Planted Tank Guru
Join Date: Jan 2010
Location: Contra Costa CA
Nitrifying bacteria thrive in high oxygen. They might even demand more oxygen in the tank than the fish.
Monitor the ammonia and nitrite levels. Keep them no higher than 5 ppm. The bacteria do not grow so well when the levels are higher. If you need to do a water change to reduce the levels it is just fine to do a really big one and drop the levels way down, like under 1 ppm. The soil will add the ammonia right back, and the ammonia-to-nitrite bacteria will be converting it into plenty of nitrite for the next group.
The only problem I see is if the substrate does not contribute enough ammonia. Then you might have to add some. Look for non-sudsing, no surfactant, no perfume, no fragrance type of ammonia. Probably available in hardware stores, Dollar Tree sorts of places and perhaps the grocery store. If you need to go this route add just enough ammonia to raise the level to 3 ppm once a day. It will drop overnight, then add more the next day.

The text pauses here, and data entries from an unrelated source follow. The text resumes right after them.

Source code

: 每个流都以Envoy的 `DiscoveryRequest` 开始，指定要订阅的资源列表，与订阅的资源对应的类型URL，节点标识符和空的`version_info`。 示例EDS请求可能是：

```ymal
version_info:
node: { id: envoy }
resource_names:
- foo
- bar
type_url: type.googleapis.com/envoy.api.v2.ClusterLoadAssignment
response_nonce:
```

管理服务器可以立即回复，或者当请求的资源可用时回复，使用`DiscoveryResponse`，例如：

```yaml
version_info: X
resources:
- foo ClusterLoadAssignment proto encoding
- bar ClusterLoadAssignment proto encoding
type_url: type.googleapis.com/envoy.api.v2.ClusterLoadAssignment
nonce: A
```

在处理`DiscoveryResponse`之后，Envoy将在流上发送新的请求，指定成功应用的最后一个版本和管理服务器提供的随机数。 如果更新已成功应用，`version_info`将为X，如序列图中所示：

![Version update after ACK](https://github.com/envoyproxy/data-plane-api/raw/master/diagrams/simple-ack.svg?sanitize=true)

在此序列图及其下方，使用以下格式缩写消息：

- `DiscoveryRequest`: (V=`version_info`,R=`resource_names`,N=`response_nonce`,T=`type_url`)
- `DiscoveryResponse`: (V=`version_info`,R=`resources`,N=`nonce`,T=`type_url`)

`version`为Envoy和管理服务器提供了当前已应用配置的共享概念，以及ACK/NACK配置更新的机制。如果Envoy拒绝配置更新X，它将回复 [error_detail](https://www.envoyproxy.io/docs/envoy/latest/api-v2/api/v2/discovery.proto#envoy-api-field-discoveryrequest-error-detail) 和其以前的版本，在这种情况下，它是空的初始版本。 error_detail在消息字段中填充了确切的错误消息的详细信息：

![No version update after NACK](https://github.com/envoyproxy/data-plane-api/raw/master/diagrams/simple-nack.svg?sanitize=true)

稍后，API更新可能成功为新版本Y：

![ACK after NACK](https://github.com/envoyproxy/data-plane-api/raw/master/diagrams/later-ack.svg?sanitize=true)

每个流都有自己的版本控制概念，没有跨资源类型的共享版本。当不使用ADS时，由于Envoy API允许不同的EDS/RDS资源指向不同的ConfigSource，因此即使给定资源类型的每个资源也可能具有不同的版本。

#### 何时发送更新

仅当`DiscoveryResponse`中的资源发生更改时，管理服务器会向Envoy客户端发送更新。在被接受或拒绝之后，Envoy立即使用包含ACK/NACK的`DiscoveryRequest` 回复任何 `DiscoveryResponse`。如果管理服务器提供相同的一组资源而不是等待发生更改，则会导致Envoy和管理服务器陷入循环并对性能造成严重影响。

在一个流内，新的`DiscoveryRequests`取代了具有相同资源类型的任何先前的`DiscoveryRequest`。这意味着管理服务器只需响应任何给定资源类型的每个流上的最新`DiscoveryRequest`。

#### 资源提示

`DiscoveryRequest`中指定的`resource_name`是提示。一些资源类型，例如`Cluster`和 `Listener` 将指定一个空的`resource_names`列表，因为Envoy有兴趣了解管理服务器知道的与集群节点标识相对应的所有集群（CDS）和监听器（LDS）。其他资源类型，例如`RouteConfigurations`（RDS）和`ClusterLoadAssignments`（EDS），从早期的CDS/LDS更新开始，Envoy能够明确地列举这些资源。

Occasionally do not add ammonia and see what the soil is doing. It may still be contributing a bit more ammonia than the bacteria can use.
A fishless cycle, starting with no bacteria takes 3 weeks.
Since the soil may continue to leach ammonia for a month or more, this ought to be plenty, but toward the end there may not be very much ammonia from the soil to keep the bacteria fed.
Another possible problem: Some of these substrates remove the carbonates from the water. The bacteria need carbonates. This is their source of carbon. Keep the KH not lower than 3 German degrees of hardness.